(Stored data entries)
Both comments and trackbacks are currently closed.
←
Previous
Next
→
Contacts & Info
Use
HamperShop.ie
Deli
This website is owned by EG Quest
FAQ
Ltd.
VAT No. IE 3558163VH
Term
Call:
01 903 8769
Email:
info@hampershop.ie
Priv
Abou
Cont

Job item | List every line in the items above that contains the string "Both", matching its capitalization exactly.

Expected output |
Both comments and trackbacks are currently closed.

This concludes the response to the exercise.